Cuts like the round brilliant cut are specifically designed to maximize this effect. The facet angles and proportions are calculated so that light undergoes several total internal reflections before leaving the stone. Because the refractive index varies slightly with wavelength, different colors of light exit at slightly different angles. This separates white light into spectral colors, producing the "fire" that makes diamonds distinctive.

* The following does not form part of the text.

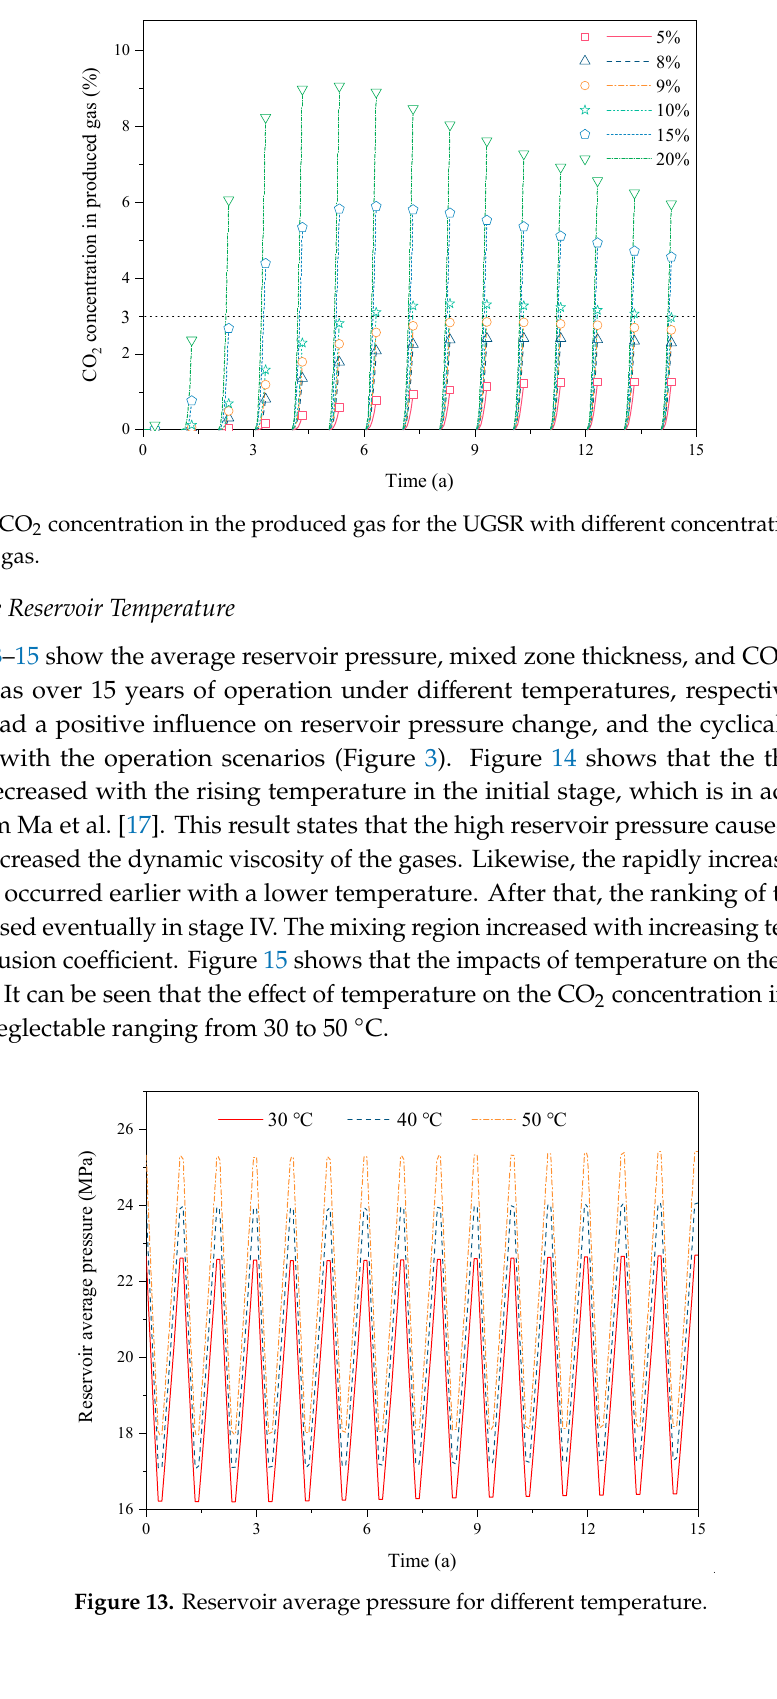
Figure 14. Thickness of the mixed zone for different temperature.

Advanced Concepts in Total Internal Reflection

These topics go beyond the basics but are worth knowing at an introductory level:

• Evanescent waves: Even during total internal reflection, the electromagnetic field doesn't stop perfectly at the boundary. It penetrates a tiny distance into the less dense medium, decaying exponentially. This "evanescent wave" doesn't carry energy away on its own, but it matters in advanced applications like frustrated total internal reflection and certain types of microscopy.
• Fresnel equations: These equations describe exactly how much light is reflected and how much is transmitted at a boundary between two media, for any angle of incidence. At angles below the critical angle, they tell you the split between reflected and refracted light. At and above the critical angle, they confirm 100% reflection.
• Dispersion: Different wavelengths of light have slightly different refractive indices in a given material. This means each color refracts at a slightly different angle, which is why prisms and diamonds spread white light into a rainbow of colors.